Objectives: The long-term clinical benefits of atrial septal defect (ASD) closure remain controversial. We aimed to compare long-term clinical outcomes between patients who underwent early surgical closure after ASD diagnosis and those who did not.
Methods: Using the Korean National Health Insurance Service database, we identified patients with isolated ASDs diagnosed between 1 January 2003 and 31 December 2006. The ASD patients who underwent closure surgery within 6 months after diagnosis were allocated to the early-closure group and the rest were allocated to the conservative-strategy group. The primary outcome was all-cause mortality.

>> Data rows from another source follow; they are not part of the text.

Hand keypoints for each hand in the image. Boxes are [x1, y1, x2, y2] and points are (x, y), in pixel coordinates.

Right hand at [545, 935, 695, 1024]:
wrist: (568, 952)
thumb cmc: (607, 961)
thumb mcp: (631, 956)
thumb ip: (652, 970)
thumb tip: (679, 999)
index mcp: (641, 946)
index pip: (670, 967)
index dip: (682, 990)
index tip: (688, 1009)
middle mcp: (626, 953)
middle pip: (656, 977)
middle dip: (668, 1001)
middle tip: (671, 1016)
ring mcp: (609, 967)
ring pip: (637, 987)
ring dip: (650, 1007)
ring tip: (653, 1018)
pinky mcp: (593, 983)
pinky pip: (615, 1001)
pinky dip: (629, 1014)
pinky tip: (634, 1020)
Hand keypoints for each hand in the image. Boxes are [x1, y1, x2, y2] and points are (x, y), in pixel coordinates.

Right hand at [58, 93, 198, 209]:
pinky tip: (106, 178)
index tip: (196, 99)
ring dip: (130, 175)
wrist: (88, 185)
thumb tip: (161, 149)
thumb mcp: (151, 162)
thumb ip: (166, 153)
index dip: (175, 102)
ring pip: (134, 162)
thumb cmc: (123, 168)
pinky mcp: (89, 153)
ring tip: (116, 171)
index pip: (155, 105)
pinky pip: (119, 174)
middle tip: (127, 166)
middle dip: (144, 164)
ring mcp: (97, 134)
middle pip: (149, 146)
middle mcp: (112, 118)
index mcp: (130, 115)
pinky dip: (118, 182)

Secondary outcomes were atrial flutter/fibrillation (AFF) and ischaemic stroke.
Results: Among patients without a history of AFF or stroke, 1644 patients in the early-closure group were propensity score matched to 1644 patients in the conservative-strategy group and their median follow-up durations were 12.9 and 12.8 years, respectively. The early closure was associated with a significantly lower risk of mortality (hazard ratio, 0.55 [95% confidence interval, 0.43-0.70]). In an age-stratified analysis, significant mortality reductions in the early-closure group were found in patients aged 40 years or older. The risk of AFF was significantly higher in the early-closure group, which might be mainly ascribed to postoperative transient AFF, while there was no difference in ischaemic stroke between the 2 groups.
Conclusions: Our data suggest that timely ASD closure without delay is necessary for ASD patients without previous history of clinical events, especially in patients aged 40 years or older.
Keywords: Atrial septal defect; Prognosis; Surgery.